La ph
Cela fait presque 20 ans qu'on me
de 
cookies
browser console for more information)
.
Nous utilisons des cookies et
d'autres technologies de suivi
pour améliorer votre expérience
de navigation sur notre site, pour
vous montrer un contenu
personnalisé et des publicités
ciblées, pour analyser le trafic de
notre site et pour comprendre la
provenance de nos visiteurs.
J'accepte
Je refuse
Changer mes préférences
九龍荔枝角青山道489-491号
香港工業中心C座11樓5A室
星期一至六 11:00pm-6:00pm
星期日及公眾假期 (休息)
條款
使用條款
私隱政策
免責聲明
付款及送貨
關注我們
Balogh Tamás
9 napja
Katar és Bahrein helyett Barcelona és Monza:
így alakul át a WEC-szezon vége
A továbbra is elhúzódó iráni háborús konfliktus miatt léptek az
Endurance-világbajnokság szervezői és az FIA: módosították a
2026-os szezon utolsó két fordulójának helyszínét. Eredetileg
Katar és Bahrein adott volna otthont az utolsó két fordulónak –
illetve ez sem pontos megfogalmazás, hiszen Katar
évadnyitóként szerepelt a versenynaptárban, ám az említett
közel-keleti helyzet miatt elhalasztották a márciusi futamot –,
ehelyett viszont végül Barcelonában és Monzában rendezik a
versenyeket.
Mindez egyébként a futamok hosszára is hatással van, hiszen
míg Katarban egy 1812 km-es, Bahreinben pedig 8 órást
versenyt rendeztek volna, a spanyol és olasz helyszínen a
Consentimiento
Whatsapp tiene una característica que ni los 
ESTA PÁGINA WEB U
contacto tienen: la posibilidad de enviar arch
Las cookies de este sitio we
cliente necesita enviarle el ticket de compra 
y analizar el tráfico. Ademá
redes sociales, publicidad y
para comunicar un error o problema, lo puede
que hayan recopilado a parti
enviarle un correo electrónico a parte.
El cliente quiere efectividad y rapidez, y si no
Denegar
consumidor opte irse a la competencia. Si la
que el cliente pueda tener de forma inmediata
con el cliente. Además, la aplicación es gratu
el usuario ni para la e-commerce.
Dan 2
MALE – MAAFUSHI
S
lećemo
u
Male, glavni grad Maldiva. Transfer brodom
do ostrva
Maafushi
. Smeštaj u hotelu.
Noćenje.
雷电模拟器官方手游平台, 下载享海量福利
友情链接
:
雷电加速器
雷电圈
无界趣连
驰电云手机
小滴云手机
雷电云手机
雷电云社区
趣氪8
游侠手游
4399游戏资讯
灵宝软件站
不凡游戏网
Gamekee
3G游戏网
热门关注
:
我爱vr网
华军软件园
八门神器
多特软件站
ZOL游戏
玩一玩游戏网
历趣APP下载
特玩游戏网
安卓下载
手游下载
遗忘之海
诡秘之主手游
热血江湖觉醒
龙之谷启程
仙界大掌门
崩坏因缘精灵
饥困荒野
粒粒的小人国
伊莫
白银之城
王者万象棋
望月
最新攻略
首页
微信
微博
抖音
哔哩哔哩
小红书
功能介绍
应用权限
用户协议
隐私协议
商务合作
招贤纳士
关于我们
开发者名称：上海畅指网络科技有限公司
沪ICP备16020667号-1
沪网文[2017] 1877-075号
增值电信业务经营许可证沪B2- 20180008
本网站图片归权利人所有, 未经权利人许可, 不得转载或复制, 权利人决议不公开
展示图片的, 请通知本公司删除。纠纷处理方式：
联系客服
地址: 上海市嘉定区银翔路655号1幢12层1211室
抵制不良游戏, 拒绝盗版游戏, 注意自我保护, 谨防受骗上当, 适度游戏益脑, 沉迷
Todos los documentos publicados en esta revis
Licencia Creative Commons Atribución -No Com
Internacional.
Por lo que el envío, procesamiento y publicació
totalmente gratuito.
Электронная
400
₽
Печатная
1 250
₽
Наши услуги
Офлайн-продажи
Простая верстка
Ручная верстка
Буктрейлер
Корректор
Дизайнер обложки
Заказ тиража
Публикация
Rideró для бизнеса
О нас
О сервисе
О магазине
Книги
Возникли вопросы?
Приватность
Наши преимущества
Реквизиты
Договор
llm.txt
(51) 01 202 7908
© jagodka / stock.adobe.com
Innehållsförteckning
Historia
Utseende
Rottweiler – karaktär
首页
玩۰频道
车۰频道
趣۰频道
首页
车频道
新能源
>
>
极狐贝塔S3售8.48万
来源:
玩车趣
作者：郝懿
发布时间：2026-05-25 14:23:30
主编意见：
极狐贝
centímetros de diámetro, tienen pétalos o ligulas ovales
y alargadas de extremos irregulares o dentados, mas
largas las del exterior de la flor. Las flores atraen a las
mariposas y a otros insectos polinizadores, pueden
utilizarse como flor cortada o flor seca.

ABOUT THIS TASK: How many lines of the material contain the string "szezon"? Answer with that number alone.

ANSWER TO THIS PROBLEM: 2